Heap Overflow in Fastapi with Dynamodb
Heap Overflow in Fastapi with Dynamodb — how this specific combination creates or exposes the vulnerability
A heap overflow in a FastAPI application that uses DynamoDB typically arises when untrusted input directly influences how data is structured in a response before it is serialized and sent to the client. For example, an endpoint that accepts a user-supplied limit or page_size parameter may construct a large in-memory collection (e.g., a Python list or dict) and then pass it to a JSON encoder. If the input is not validated, an attacker can request an impractically large page size, causing the process heap to grow beyond reasonable limits. This behavior can be detected by middleBrick as an Input Validation finding, because the unchecked parameter allows resource consumption patterns that resemble denial-of-service or heap exhaustion.
When the FastAPI layer builds a response that includes many DynamoDB attribute values, the framework’s automatic JSON serialization traverses deeply nested or wide structures. If the data shape is uncontrolled, recursive structures or oversized items can increase memory pressure. While DynamoDB itself caps item sizes at 400 KB, a client-side representation that combines many items can still create a large heap object. middleBrick’s Input Validation checks surface this by analyzing the OpenAPI spec and runtime payloads, noting missing bounds on numeric parameters such as limit or page_size.
Additionally, if the FastAPI route performs iterative reads from DynamoDB (e.g., using Scan or multiple Query calls) to assemble a large aggregated response, an attacker can influence which items are retrieved. Without strict pagination and server-side limits, the application may allocate large buffers on the heap. middleBrick flags missing Rate Limiting and improper Property Authorization in such scenarios, because the endpoint does not enforce constraints that would prevent an unbounded heap growth path.
In the context of the LLM/AI Security checks, note that this issue is not about prompt injection or jailbreaks, but about how unchecked inputs can lead to resource exhaustion. A well-scoped API reduces the attack surface by validating and bounding inputs before they drive backend operations, which is reflected in the prioritized findings and remediation guidance provided by a middleBrick scan.
Dynamodb-Specific Remediation in Fastapi — concrete code fixes
To mitigate heap overflow risks in FastAPI with DynamoDB, enforce strict input validation and server-side pagination. Use Pydantic models to bound numeric parameters and limit page sizes. The following example demonstrates a safe pattern that constrains user input and streams results to avoid large in-memory heaps.
from fastapi import FastAPI, Query, HTTPException
import boto3
from pydantic import BaseModel
from typing import List, Optional
app = FastAPI()
dynamodb = boto3.resource('dynamodb', region_name='us-east-1')
table = dynamodb.Table('Items')
class Item(BaseModel):
id: str
name: str
@app.get('/items', response_model=List[Item])
def list_items(
limit: int = Query(10, ge=1, le=100, description='Maximum number of items to return'),
last_id: Optional[str] = Query(None, description='Pagination token')
):
try:
scan_kwargs = {
'Limit': limit,
'Select': 'SPECIFIC_ATTRIBUTES',
'ProjectionExpression': 'id, name'
}
if last_id:
scan_kwargs['ExclusiveStartKey'] = {'id': {'S': last_id}}
response = table.scan(**scan_kwargs)
items = [{'id': v['id']['S'], 'name': v['name']['S']} for v in response.get('Items', [])]
# If DynamoDB returns truncated results, provide a next token
next_id = response.get('LastEvaluatedKey', {}).get('id', {}).get('S')
return {'items': items, 'next_id': next_id}
except Exception as e:
raise HTTPException(status_code=500, detail=str(e))
This approach ensures that limit is bounded between 1 and 100, preventing excessively large heap allocations.

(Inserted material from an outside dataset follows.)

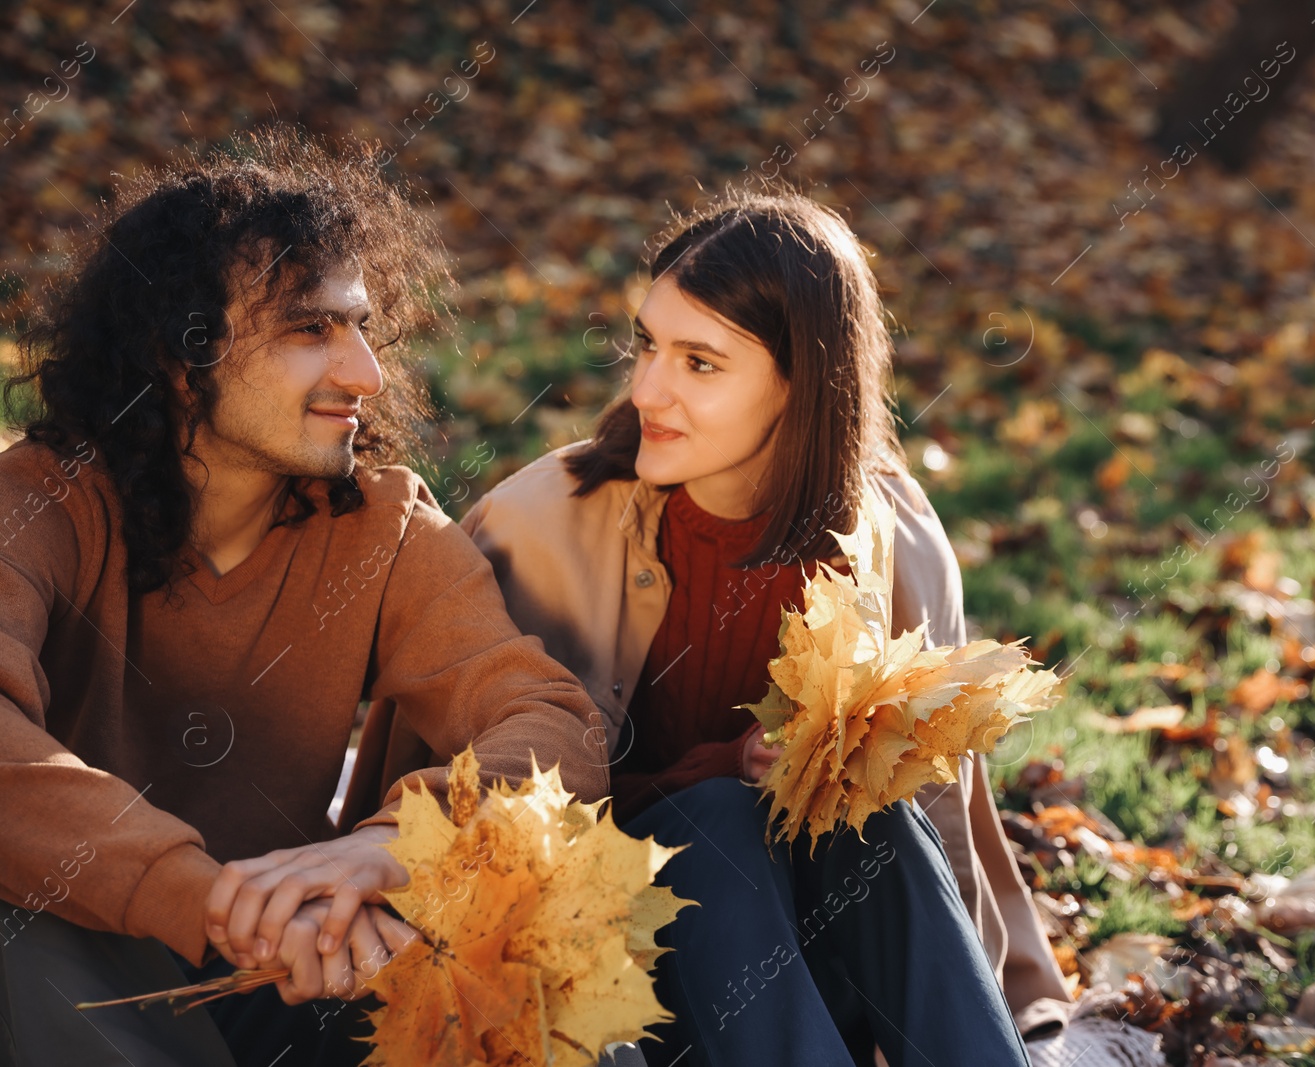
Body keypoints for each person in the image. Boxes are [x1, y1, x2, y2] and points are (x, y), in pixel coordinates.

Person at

The use of Select and ProjectionExpression reduces the amount of data retrieved from DynamoDB, lowering memory pressure on the FastAPI process. For production, combine this with DynamoDB ExclusiveStartKey-based pagination and a server-side limit enforced by the database layer.
Furthermore, review the OpenAPI definition to ensure that parameters like limit have explicit minimum and maximum fields. middleBrick’s OpenAPI/Swagger analysis can highlight missing constraints that could otherwise lead to unchecked client requests. By aligning runtime validation with schema constraints, you reduce the likelihood of heap-related issues and provide clearer guidance in the prioritized findings and remediation section of a scan report.